This discussion has been locked. The information referenced herein may be inaccurate due to age, software updates, or external references.
You can no longer post new replies to this discussion. If you have a similar question you can start a new discussion in this forum.

How Can I Alert on a Backup Failure of a node

So, I am aware of this thread: https://thwack.solarwinds.com/product-forums/network-configuration-manager-ncm/f/forum/55296/backup-failure-alerts And I am also aware the job logs can be emailed, but that is a very crude email or don't email approach. 

I also like the idea of the mop up action that showed, and I can see that working in some cases for us but not for all. We have >100 weekly backup schedules which attempt to backup >6k devices. We don't want folks to manually trawl through log files as we already get blindsided enough by emails and so need an automated method to do this.

Simply stated:

We need to alert on any specific node that fails to backup so that it can be raised as an incident.

- personally speaking I know this is likely to raise more manual work to go and trigger a fresh backup or investigate why it is failing, but in this glorious new world of automation, this is what management want.

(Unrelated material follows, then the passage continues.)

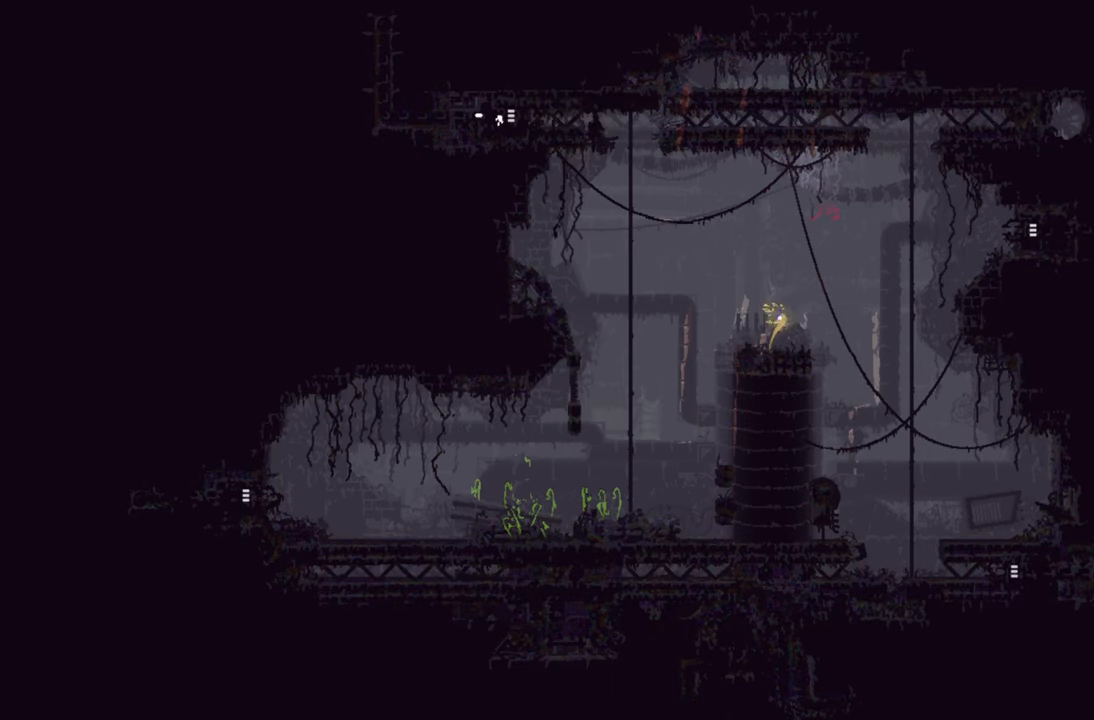
{"buttons": [], "left_stick": "up-left", "right_stick": "center", "events": []}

And, let's face it, there is only so much sense you can talk to management before they start demanding stuff Wink

Parents
  • Hi

    I use below query as a custom SWQL alert, seem to work:

    SELECT
    Nodes.Uri, Nodes.DisplayName,
    
    FROM Orion.Nodes AS Nodes
    INNER JOIN Cirrus.Nodes AS NCM ON Nodes.Nodeid=NCM.CoreNodeID
    INNER JOIN
    (
    SELECT
    CA.NodeID AS NodeID,
    MAX(CA.AttemptedDownloadTime) as LastBackup
    FROM Cirrus.ConfigArchive AS CA
    GROUP BY CA.NodeID
    HAVING MAX(CA.AttemptedDownloadTime)<ADDDAY(-2,GETDATE()) -- Adjust how old backups that are ok
    ) AS A ON NCM.NodeID=A.Nodeid
    
    WHERE NCM.Status=1

    Like this:

Reply
  • Hi

    I use below query as a custom SWQL alert, seem to work:

    SELECT
    Nodes.Uri, Nodes.DisplayName,
    
    FROM Orion.Nodes AS Nodes
    INNER JOIN Cirrus.Nodes AS NCM ON Nodes.Nodeid=NCM.CoreNodeID
    INNER JOIN
    (
    SELECT
    CA.NodeID AS NodeID,
    MAX(CA.AttemptedDownloadTime) as LastBackup
    FROM Cirrus.ConfigArchive AS CA
    GROUP BY CA.NodeID
    HAVING MAX(CA.AttemptedDownloadTime)<ADDDAY(-2,GETDATE()) -- Adjust how old backups that are ok
    ) AS A ON NCM.NodeID=A.Nodeid
    
    WHERE NCM.Status=1

    Like this:

Children
  • Thank you but that didn't quite work for me.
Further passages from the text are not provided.